Caracas y el resto de las principales ciudades del país se han convertido en una enorme sala de experimentos en el que la gente pone a prueba su inventiva y capacidad de resistencia, en aras de hacerse de algún dinero que le permita mitigar el hambre propia y la de los suyos.
Es como si Dios fuera el productor de un gigantesco reality show en el que los perdedores no son consolados cuando pierden, sino simplemente condenados a una muerte lenta por inanición.
Bajo los puentes, en los cruces de calles o en plena acera, los barberos de inundan la vía pública con improvisados puestos de trabajo en los que atienden a clientes y sortean la crisis.
A la luz del sol o a la sombra recatada de un árbol, los peluqueros ofrecen sus servicios. Algunos, montan una mesa plegable frente a una silla de barbero ya ajada.
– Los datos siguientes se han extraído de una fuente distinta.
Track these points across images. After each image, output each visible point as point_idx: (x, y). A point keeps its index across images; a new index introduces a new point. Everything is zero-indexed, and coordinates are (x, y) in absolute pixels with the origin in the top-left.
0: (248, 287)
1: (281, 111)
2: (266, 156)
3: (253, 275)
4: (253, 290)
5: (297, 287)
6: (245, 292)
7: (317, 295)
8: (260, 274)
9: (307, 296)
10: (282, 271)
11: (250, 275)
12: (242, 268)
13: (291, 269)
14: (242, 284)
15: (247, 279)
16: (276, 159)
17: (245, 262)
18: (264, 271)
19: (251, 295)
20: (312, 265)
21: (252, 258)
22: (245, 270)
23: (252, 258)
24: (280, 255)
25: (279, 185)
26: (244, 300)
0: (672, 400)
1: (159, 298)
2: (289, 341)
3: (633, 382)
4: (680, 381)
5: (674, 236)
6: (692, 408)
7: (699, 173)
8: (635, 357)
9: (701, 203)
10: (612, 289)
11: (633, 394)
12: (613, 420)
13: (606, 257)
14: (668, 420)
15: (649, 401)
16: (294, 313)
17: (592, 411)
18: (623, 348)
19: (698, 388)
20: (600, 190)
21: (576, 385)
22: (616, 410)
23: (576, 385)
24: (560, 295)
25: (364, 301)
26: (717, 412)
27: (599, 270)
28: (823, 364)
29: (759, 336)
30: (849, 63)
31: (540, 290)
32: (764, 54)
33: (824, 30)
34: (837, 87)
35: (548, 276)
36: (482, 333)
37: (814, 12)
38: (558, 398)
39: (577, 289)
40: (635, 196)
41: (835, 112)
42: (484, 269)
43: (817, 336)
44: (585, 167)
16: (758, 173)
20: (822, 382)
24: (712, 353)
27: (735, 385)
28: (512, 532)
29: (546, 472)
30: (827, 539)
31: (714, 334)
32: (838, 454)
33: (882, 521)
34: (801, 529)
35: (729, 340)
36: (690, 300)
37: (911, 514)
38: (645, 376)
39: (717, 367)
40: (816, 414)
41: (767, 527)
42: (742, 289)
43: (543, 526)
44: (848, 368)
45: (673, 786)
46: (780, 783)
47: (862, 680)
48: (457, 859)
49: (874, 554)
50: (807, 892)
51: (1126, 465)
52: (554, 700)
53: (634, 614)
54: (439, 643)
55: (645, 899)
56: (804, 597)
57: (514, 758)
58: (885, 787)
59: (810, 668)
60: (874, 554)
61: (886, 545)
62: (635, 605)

Otros, han avanzado junto a sus compañeros y han adaptado bajo el viaducto de la avenida Fuerzas Armadas, en Caracas, un improvisado salón de belleza en el que no faltan espejos, banquetas para esperar tu turno ni tampoco la música de rigor de una peluquería.
El precio es notablemente inferior al de cualquier comercio convencional en el que deben pagar el alquiler de la butaca o dar un porcentaje de sus ganancias al dueño. Un lujo que no se pueden permitir.